HOW TO COMPLETE THIS TASK: Write out the passage of the HUF income-tax ruling below from "1. For the assessment" to "II mentioned above.", word for word.

EXTRACT PROVIDED:
================

1. For the assessment year 1974-75, petitioner, R.S. Kaushal, was assessed to income-tax in the capacity of an HUF. As, apart from Ram Swarup Kaushal, other members of the said family also had independent sources of income, in respect of which they had been separately assessed to income-tax as individuals, the amount of tax payable by the petitioner was computed in accordance with the rates laid down in sub-para. II of Para. A of Pt. I of the First Schedule to the Finance Act of 1974. By this petition under Article 226 of the Constitution, the petitioner challenges the validity of the rates, for computing the income-tax payable by an HUF which at any time during the previous year had at least one member whose total income of the previous year, relevant to the assess-ment year commencing on April 1, 1974, exceeded Rs. 5,000, prescribed by sub-para. II mentioned above.

2. The petitioner claims that till the year 1974 various Finance Acts passed by the Union of India used to lay down rates for computing income-tax and surcharge which were uniformly applicable to all assessees. However, the Finance Act, 1974, laid down two different sets of rates mentioned in sub-para. I and sub-para. II of Pt. A to the First Schedule. Whereas, the rates mentioned in sub-para. I were to be applied in the cases of every individual, HUF (other than that mentioned in sub-para, II) registered firm or other association of persons or body of individuals, whether incorporated or not and every artificial person referred to in Section 2(31)(viii) of the Income-tax Act, sub-para. II laid down the rates applicable to an HUF which at any time during the previous year had at least one member whose total income of the previous year relevant to the assessment year commencing on April 1, 1974, exceeded Rs. 5,000. The rates so prescribed is in sub-para. I.

3. Learned counsel for the petitioner contends that the prescription of higher rates for the taxation of an HUF of which at least one member had an income above Rs. 5,000, is unconstitutional for the reason that it has the effect of contravening the provisions contained in articles 15(2), 14, 19(1)(g) of the Constitution and also because it has the effect of making the provisions of the Hindu Gains of Learning Act, otiose.

================

EXTRACTED MATERIAL:
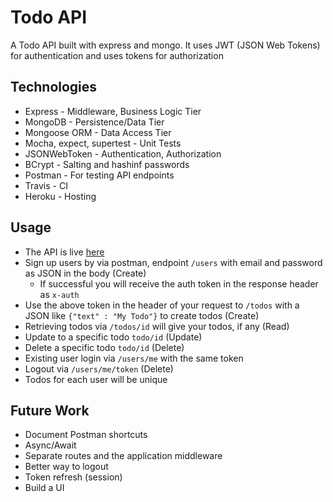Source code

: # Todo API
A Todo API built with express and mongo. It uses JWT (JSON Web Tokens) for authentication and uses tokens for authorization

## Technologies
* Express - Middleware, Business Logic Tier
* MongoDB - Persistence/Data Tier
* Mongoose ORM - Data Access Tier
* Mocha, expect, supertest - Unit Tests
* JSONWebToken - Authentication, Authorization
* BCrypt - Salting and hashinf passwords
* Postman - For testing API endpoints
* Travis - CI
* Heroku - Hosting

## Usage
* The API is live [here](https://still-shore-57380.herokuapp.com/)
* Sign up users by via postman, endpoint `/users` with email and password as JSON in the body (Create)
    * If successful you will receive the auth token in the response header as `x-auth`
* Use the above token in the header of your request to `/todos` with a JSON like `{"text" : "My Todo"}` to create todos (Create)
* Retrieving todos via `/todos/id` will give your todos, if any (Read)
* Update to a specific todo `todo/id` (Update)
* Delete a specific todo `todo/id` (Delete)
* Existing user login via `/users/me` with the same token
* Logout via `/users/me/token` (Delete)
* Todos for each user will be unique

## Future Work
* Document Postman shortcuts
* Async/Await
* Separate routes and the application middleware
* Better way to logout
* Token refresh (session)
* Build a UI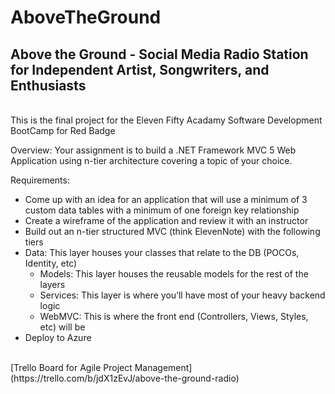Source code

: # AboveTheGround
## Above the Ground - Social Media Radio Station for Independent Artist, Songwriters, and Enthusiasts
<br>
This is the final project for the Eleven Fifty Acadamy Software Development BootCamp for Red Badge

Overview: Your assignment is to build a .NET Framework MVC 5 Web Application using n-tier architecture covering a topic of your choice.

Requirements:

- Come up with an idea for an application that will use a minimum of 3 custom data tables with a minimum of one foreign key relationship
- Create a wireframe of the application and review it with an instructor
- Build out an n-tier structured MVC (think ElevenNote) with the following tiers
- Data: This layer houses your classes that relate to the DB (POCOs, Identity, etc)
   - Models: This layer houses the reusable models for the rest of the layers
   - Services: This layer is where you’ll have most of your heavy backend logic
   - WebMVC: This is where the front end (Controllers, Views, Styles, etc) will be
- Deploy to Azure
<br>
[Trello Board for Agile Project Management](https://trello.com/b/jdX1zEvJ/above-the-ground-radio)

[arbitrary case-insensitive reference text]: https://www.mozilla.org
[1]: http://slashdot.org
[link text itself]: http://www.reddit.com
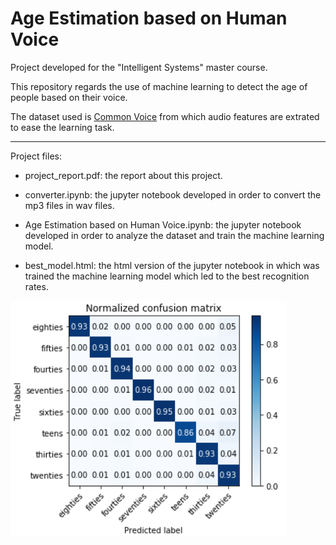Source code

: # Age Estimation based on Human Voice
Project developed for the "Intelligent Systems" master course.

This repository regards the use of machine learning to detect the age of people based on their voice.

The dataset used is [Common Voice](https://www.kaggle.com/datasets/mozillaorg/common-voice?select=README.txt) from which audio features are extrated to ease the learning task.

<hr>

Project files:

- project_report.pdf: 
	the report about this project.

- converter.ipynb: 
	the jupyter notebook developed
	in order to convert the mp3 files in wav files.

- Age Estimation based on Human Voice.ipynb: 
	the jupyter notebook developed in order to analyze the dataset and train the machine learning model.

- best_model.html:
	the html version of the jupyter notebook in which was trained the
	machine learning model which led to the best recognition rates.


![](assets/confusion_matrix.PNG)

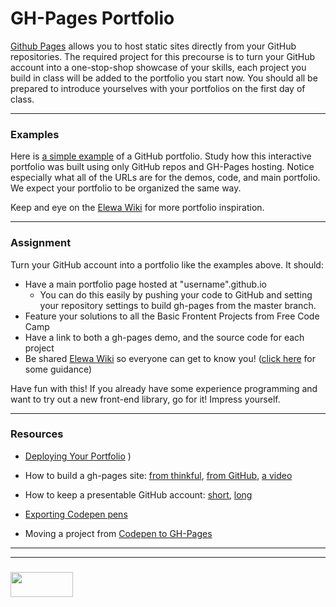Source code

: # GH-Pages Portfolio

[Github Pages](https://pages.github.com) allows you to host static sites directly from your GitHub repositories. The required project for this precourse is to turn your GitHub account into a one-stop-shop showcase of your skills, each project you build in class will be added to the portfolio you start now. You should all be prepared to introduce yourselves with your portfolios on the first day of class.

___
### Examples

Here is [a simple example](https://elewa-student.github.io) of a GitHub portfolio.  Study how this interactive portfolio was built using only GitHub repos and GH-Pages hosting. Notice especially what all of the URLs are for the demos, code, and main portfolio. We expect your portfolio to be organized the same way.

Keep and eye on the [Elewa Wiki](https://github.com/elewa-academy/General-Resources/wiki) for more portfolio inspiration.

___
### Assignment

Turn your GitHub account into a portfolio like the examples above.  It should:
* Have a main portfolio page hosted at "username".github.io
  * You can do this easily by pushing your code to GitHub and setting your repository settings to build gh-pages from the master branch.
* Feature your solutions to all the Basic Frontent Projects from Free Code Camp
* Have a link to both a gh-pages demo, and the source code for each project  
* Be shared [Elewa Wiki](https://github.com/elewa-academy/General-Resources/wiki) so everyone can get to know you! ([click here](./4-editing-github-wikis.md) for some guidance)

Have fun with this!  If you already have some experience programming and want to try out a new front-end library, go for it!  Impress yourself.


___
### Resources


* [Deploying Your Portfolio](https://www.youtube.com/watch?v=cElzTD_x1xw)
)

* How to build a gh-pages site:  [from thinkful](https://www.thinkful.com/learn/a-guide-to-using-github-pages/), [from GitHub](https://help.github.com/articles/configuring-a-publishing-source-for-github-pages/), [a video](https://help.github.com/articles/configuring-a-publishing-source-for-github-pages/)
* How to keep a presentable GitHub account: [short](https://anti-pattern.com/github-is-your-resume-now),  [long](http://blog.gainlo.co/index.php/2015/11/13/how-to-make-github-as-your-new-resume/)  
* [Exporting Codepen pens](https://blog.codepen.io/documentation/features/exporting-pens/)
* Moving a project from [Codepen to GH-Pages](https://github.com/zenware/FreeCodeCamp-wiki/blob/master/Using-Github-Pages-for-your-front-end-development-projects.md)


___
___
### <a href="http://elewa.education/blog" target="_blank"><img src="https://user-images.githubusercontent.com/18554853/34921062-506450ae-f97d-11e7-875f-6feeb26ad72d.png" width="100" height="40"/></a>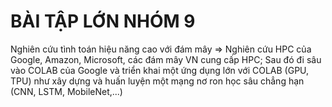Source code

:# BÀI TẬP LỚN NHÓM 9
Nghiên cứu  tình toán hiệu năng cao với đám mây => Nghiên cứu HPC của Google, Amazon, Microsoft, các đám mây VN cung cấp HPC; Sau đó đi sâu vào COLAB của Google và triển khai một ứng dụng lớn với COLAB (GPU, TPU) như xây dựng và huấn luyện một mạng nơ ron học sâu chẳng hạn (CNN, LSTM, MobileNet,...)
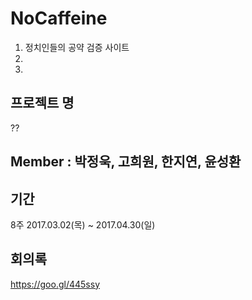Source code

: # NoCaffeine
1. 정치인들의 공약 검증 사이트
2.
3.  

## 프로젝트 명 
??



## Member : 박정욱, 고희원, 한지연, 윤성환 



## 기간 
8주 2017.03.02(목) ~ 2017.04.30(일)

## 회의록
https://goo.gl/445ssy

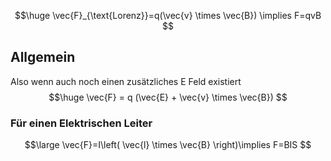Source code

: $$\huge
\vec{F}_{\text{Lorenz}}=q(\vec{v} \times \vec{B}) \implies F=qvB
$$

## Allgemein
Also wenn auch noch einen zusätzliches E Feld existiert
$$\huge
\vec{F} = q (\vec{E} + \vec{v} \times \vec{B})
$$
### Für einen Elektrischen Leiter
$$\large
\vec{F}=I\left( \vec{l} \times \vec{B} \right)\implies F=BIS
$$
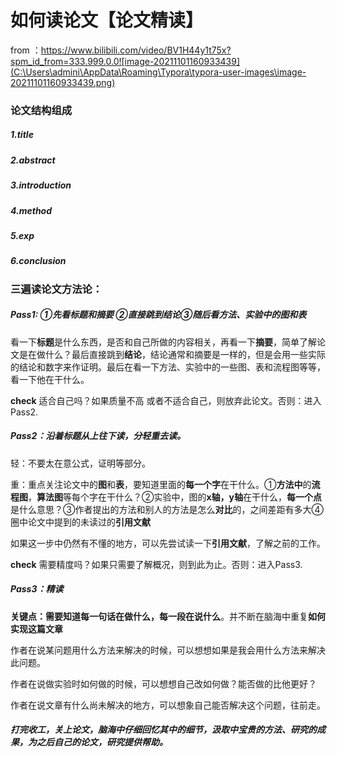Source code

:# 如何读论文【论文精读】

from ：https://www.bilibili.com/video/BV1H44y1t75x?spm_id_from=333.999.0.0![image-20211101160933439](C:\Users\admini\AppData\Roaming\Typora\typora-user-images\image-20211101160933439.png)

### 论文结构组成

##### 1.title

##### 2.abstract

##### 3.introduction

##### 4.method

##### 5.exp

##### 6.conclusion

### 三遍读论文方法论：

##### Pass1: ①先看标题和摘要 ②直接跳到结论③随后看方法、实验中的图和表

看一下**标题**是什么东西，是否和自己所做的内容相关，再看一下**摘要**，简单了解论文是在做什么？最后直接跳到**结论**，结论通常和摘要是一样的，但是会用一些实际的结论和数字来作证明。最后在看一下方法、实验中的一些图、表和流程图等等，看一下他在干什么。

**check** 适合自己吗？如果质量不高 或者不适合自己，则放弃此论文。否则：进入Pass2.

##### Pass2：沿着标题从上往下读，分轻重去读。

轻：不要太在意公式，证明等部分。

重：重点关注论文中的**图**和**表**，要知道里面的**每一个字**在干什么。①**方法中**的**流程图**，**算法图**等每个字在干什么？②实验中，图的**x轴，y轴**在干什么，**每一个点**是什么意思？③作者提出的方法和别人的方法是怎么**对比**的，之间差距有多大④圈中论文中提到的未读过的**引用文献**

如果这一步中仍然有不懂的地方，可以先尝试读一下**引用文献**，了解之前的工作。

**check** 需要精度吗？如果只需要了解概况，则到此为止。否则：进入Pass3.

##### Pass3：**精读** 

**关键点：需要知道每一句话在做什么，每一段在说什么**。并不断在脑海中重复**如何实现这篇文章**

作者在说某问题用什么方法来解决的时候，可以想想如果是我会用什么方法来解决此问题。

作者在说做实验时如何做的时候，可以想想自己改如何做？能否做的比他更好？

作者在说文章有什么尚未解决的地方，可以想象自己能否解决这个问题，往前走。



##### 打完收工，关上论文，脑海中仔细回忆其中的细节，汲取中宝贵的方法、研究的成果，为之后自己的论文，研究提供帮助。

================

TASK RESPONSE:
1. For the assessment year 1974-75, petitioner, R.S. Kaushal, was assessed to income-tax in the capacity of an HUF. As, apart from Ram Swarup Kaushal, other members of the said family also had independent sources of income, in respect of which they had been separately assessed to income-tax as individuals, the amount of tax payable by the petitioner was computed in accordance with the rates laid down in sub-para. II of Para. A of Pt. I of the First Schedule to the Finance Act of 1974. By this petition under Article 226 of the Constitution, the petitioner challenges the validity of the rates, for computing the income-tax payable by an HUF which at any time during the previous year had at least one member whose total income of the previous year, relevant to the assess-ment year commencing on April 1, 1974, exceeded Rs. 5,000, prescribed by sub-para. II mentioned above.